No, of course not. The issue is the subsidy that the long-distance phone rates have traditionally conferred on the local service. Changes in communications technology now make it necessary to end that subsidy, a process that is never painless.

The subsidy in this case is very large--as the FCC calculates it, about $10.7 billion a year, or nearly 40 percent of total long-distance revenues. For decades government regulators have deliberately kept long-distance service overpriced and local service underpriced with the intention of enabling everyone to afford a phone. The idea worked tolerably well as long as there was only one national unified system, AT&T. But now other companies are competing with AT&T for its long-distance business. If AT&T is forced to continue the overcharges, its competitors will eat it up. If the regulators force the competitors to help carry the overcharges, the big customers will shift to private systems beyond the reach of the regulators. Many large companies already operate their own systems, and they are proliferating rapidly.

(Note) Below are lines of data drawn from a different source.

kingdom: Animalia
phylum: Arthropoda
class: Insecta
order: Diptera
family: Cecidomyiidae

The FCC has concluded, correctly, that it's time to end the whole tottering structure of overcharges and subsidies. It wants to do that gradually, over the next six years, starting with an increase next January of $2 a month for each residential line. The FCC, incidentally, has made its own contribution to the confusion by calling this increase an "access" charge. It's not. It's simply the first step in bringing the price of local service up to the full cost, as the subsidy declines.

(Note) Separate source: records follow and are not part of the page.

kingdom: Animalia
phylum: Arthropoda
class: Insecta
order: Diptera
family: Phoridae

A lot of congressmen want to write legislation to continue subsidizing local phone bills. It won't work. The technology will keep outrunning them. If they want to address the small number of genuine hardship cases, the way to do it is through a small increase in the present federal tax on phone service. But, as the FCC points out, the cost of phone service after inflation has dropped 30 percent over the past decade. While the price of local service goes up, the price of long-distance calls will keep coming down. After all these years the subsidy evokes a certain sentimental affection. But as serious social policy the case for it has long since evaporated.